Saturday, July 12, 2014

Song #59: Michael Jackson - "They Don't Care About Us"

Song #59: Michael Jackson - "They Don't Care About Us" (1995)
HIStory: Past, Present, and Future: Book I
"Kick me, kike me, don't you black or white me!"

Michael Jackson is a unique artist in my book because even his most mainstream hits - "Bad," "Beat It," and "Wanna Be Startin' Somethin'?" register as some of my top favorite songs by the man himself. However, the two that I've picked for this special blog series register as my absolute favorites. The first one on the deck is "They Don't Care About Us," a criminally underrated track that may serve more significance now than it did when it was recorded and released in 1995.

For starters, there are two versions of the song, one that was filmed in Rio De Janeiro, Brazil, emphasizing on the country's poverty and extreme poor, and another music video shot in prison and directed by Spike Lee. Both songs appear to be different in tone in some parts and bear different lyricism, with my favorite video being the one shot in prison. I feel that the prison video emphasizes the meaning of the song in a much stronger manner, and actually winds up putting a cold but recognizable identity to the song and its meaning.

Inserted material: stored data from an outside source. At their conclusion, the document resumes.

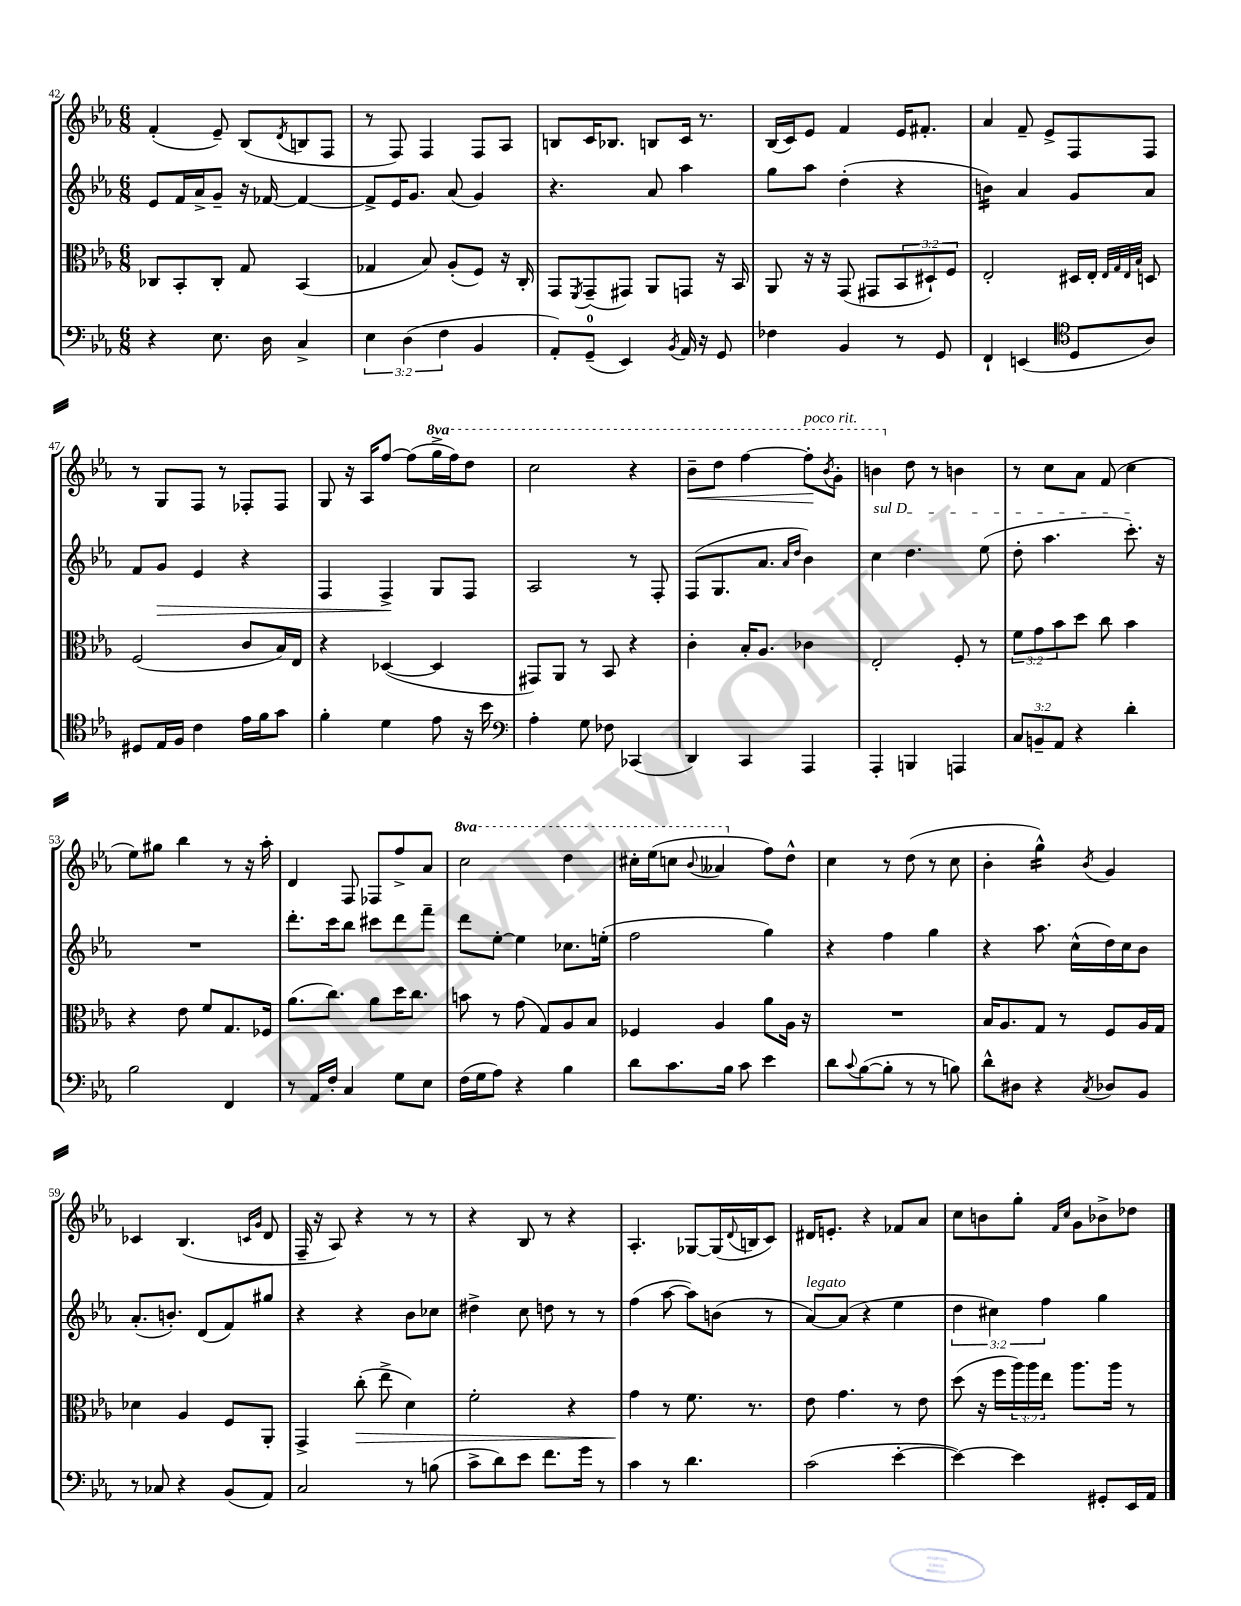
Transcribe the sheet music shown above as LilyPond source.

<<
\new StaffGroup <<
\new Staff = "s0" {
    \clef treble \key ees \major \numericTimeSignature \time 6/8 \set Staff.ottavationMarkups = #ottavation-simple-ordinals
    f'4-.( ees'8--) bes8( \acciaccatura { d'8 } b8 f8 |
    r8 f8) f4 f8 aes8 |
    b8 c'16 bes8. b8 c'16 r8. |
    bes16( c'16) ees'8 f'4 ees'16 fis'8.-. |
    aes'4 f'8-- ees'8-> f8 f8 |
    r8 g8 f8 r8 fes8-. fes8 |
    g8 r16 aes16 f''8~ f''8( \ottava #1 g'''16-> f'''16) d'''8 |
    c'''2 r4 |
    bes''8--\< d'''8 f'''4~ f'''8-.\!^\markup { \italic "poco rit." } \acciaccatura { bes''8 } g''8-. |
    b''4 \ottava #0 d''8 r8 b'4 |
    r8 c''8 aes'8 f'8( c''4 |
    ees''8) gis''8 bes''4 r8 r16 aes''16-. |
    d'4 f8 fes8 f''8-> aes'8 |
    \ottava #1 c'''2 d'''4 |
    cis'''16-. ees'''16( c'''8 \appoggiatura { bes''8 } aeses''4 \ottava #0 f''8) d''8-^ |
    c''4 r8 d''8( r8 c''8 |
    bes'4-. g''4:16-^) \acciaccatura { bes'8 } g'4 |
    ces'4 bes4.( \grace { c'16 g'16 } d'8 |
    f16-- r16 aes8) r4 r8 r8 |
    r4 bes8 r8 r4 |
    aes4.-. ges8~ ges16( \appoggiatura { d'8 } b16 c'8) |
    dis'16 e'8.-. r4 fes'8 aes'8 |
    c''8 b'8 g''8-. \grace { f'16 c''16 } g'8 bes'8-> des''8 \bar "|." |
}
\new Staff = "s1" {
    \clef treble \key ees \major \numericTimeSignature \time 6/8 \override Staff.TupletNumber.text = #tuplet-number::calc-fraction-text
    ees'8 f'16 aes'16-> g'8-- r16 fes'16~ fes'4~ |
    fes'8-> ees'16 g'8. aes'8( g'4) |
    r4. aes'8 aes''4 |
    g''8 aes''8 d''4-.( r4 |
    b'4:16) aes'4 g'8 aes'8 |
    f'8 g'8\> ees'4 r4 |
    f4 f4->\! g8 f8 |
    aes2 r8 f8-. |
    f8( g8. aes'8. \grace { aes'16 d''16 } bes'4) |
    \once \override TextSpanner.bound-details.left.text = \markup { \italic "sul D" } c''4\startTextSpan d''4. ees''8( |
    d''8-. aes''4. c'''8.-.\stopTextSpan) r16 |
    R2. |
    d'''8.-. c'''16 bes''8 cis'''8 d'''8 f'''8-- |
    d'''8 ees''8~-. ees''4 ces''8. e''16-.( |
    f''2 g''4) |
    r4 f''4 g''4 |
    r4 aes''8. c''16-^( d''16) c''16 bes'8 |
    aes'8.-.( b'8.-.) d'8( f'8) gis''8 |
    r4 r4 bes'8 ces''8 |
    dis''4-> c''8 d''8 r8 r8 |
    f''4( aes''8~ aes''8) b'8( r8 |
    aes'8~^\markup { \italic "legato" }) aes'8( r4 ees''4 |
    \tuplet 3/2 { d''4 cis''4) f''4 } g''4 \bar "|." |
}
\new Staff = "s2" {
    \clef alto \key ees \major \numericTimeSignature \time 6/8 \override Staff.TupletNumber.text = #tuplet-number::calc-fraction-text
    ces8 bes,8-. ces8-. g8 bes,4( |
    ges4 bes8) aes8-.( f8) r16 c16-. |
    g,8 \acciaccatura { f,8 } g,8--( gis,8) aes,8 g,8 r16 bes,16 |
    aes,8 r16 r16 g,8( gis,8 \tuplet 3/2 { bes,8 dis8-!) f8 } |
    ees2-. dis16 ees16-. \grace { ees32 g32 ees32 bes32 } d8 |
    f2( c'8 bes16) ees16 |
    r4 des4~( des4 |
    gis,8) aes,8 r8 bes,8 r4 |
    c'4-. bes16-. aes8. ces'4 |
    ees2-. f8-. r8 |
    \tuplet 3/2 { f'8 g'8 bes'8 } d''8 c''8 bes'4 |
    r4 ees'8 f'8 g8. fes16 |
    aes'8.( c''8.) aes'8 d''16 c''8. |
    b'8 r8 g'8( g8) aes8 bes8 |
    fes4 aes4 aes'8 aes16 r16 |
    R2. |
    bes16 aes8. g8 r8 f8 aes16 g16 |
    des'4 aes4 f8 aes,8-. |
    g,4-> c''8-.\>( ees''8-> d'4) |
    f'2-. r4 |
    g'4\! r8 f'8. r8. |
    ees'8 g'4. r8 ees'8 |
    d''8( r16 f''16 \tuplet 3/2 { aes''16) aes''16 ees''16 } aes''8. aes''16 r8 \bar "|." |
}
\new Staff = "s3" {
    \clef bass \key ees \major \numericTimeSignature \time 6/8 \override Staff.TupletNumber.text = #tuplet-number::calc-fraction-text
    r4 ees8. d16 c4-> |
    \tuplet 3/2 { ees4 d4( f4 } bes,4 |
    aes,8-.) g,8-0--( ees,4) \acciaccatura { bes,8 } aes,16 r16 g,8 |
    fes4 bes,4 r8 g,8 |
    f,4-! e,4( \clef tenor d8 aes8) |
    dis8 ees16 f16 c'4 ees'16 f'16 g'8 |
    f'4-. d'4 ees'8 r16 bes'16 |
    \clef bass aes4-. g8 fes8 ces,4( |
    d,4) c,4 aes,,4 |
    aes,,4-. b,,4 a,,4 |
    \tuplet 3/2 { c8 b,8-- aes,8 } r4 d'4-. |
    bes2 f,4 |
    r8 aes,16 f16-. c4 g8 ees8 |
    f16( g16 aes8) r4 bes4 |
    d'8 c'8. bes16 c'8 ees'4 |
    d'8 \appoggiatura { c'8 } bes8~( bes8-. r8 r8 b8) |
    d'8-^ dis8 r4 \acciaccatura { c8 } des8 bes,8 |
    r8 ces8 r4 bes,8( aes,8) |
    c2 r8 b8( |
    c'8-> d'8) ees'8 f'8. g'16 r8 |
    c'4 r8 d'4. |
    c'2( ees'4~-. |
    ees'4~) ees'4 gis,8-. ees,16 aes,16 \bar "|." |
}
>>
>>
\layout { \context { \Score currentBarNumber = #42 } }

The song concerns an angry, frustrated Jackson, who - in the prison version - is bearing a blue jumpsuit among dozens of other inmates with hulking guards at every corner. Jackson sings about how he has encountered a whirlwind of awful media attention, with the allegations of sexual abuse popping up in the media two years before this song's release, among the fact that the police and politicians of America don't seem to care anymore about the wellbeing of its people.

Agree or disagree with what Jackson is saying, this is a powerful song, clearly sung with rage and complete and total dissatification with "the system" and "the man" by Jackson. Unfortunately, "They Don't Care About Us" ranks as one of Jackson's least popular songs, never charting big, and receiving controversy for the alleged "antisemitic" comments Jackson makes in the song, from people who didn't understand the song and simply didn't want to. The personal effect this song on me is thin, being that I never lived in poverty - blessedly so - and never had to go through any strict or crippling oppression - again, blessedly so. However, this song falls in my second category for choosing songs for this blog, which is picking songs that, I feel, lack adequate recognition and deserve to be more acknowledged than the treatment they got so far.